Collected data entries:
* * * * * * * * *

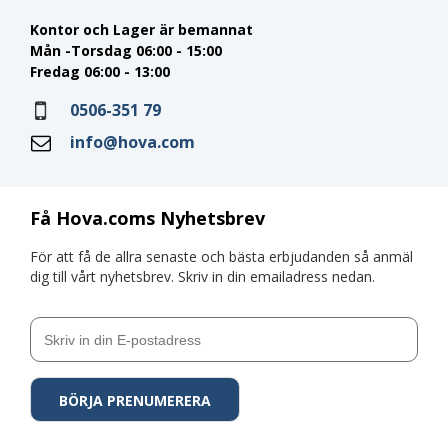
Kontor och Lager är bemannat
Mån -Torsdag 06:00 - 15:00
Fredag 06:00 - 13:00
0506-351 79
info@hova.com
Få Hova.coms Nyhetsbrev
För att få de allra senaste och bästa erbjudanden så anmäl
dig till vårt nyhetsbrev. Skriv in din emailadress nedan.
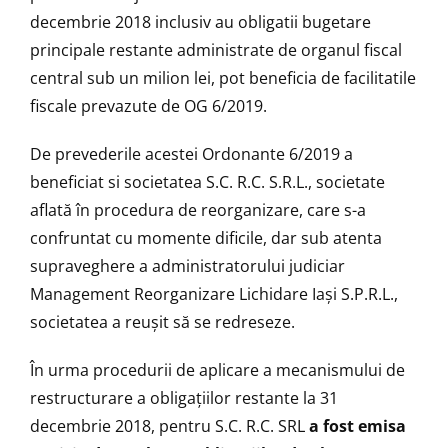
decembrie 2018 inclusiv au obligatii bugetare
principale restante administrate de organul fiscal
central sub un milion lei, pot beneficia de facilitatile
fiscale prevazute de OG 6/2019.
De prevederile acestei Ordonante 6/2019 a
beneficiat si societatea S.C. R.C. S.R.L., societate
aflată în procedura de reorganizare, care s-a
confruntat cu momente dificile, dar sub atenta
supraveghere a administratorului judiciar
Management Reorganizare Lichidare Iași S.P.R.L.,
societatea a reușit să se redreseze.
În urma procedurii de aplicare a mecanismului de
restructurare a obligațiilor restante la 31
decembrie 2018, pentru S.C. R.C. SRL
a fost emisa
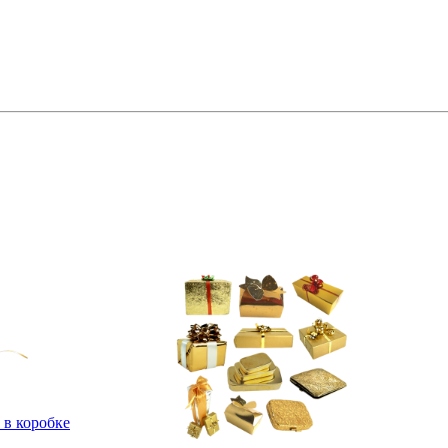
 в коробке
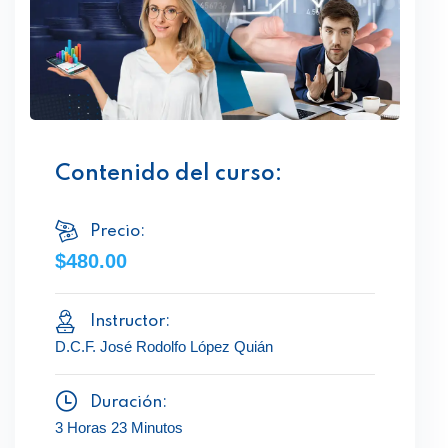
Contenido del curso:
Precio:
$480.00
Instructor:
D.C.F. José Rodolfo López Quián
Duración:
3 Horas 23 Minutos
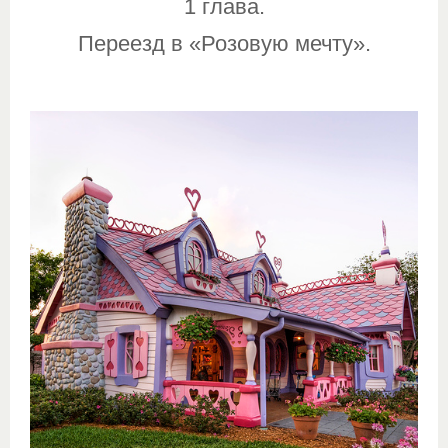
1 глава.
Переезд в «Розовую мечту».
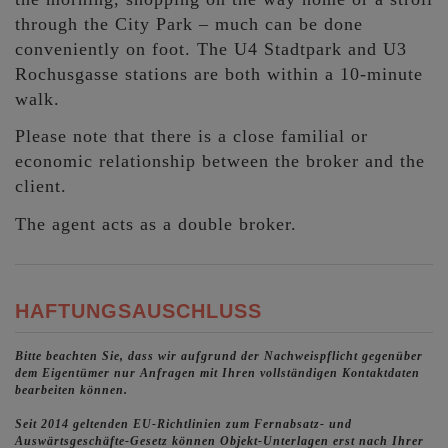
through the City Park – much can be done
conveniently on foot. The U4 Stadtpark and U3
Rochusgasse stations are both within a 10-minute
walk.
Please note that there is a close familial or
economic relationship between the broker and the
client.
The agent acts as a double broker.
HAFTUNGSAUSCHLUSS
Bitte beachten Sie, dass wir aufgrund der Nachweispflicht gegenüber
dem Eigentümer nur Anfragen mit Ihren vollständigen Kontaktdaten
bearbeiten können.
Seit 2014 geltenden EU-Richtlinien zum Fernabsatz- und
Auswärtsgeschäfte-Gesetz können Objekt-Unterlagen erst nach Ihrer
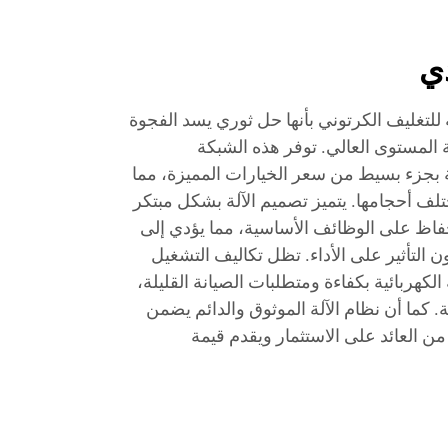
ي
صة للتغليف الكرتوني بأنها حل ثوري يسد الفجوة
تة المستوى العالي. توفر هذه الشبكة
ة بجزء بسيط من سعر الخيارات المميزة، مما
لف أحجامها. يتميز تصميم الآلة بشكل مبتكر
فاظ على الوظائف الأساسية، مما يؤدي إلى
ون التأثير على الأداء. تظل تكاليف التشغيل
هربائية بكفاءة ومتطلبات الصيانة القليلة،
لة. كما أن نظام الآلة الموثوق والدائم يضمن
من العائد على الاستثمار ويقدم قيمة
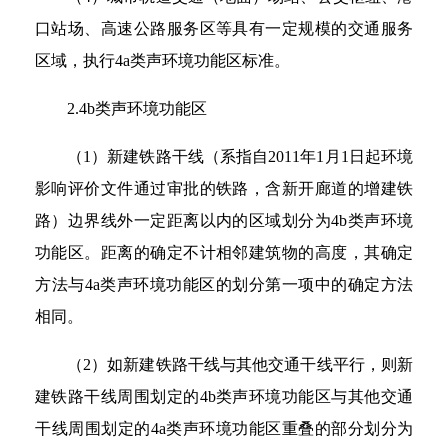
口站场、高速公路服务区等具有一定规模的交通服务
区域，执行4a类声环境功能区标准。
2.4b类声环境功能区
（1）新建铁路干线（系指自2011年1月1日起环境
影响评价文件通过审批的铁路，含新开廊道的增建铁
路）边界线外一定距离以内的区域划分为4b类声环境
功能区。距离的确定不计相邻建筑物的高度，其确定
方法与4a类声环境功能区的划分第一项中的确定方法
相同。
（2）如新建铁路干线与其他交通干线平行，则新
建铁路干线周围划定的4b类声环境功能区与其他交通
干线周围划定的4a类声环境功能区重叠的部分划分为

* * * * * * * * *

**Task description:** Write out the records from their start through the line containing "dig till vårt", switching "emailadress" to "e-postadress" and changing nothing else. Leave the pictures out of your answer.

**Written response:**
Kontor och Lager är bemannat
Mån -Torsdag 06:00 - 15:00
Fredag 06:00 - 13:00
0506-351 79
info@hova.com
Få Hova.coms Nyhetsbrev
För att få de allra senaste och bästa erbjudanden så anmäl
dig till vårt nyhetsbrev. Skriv in din e-postadress nedan.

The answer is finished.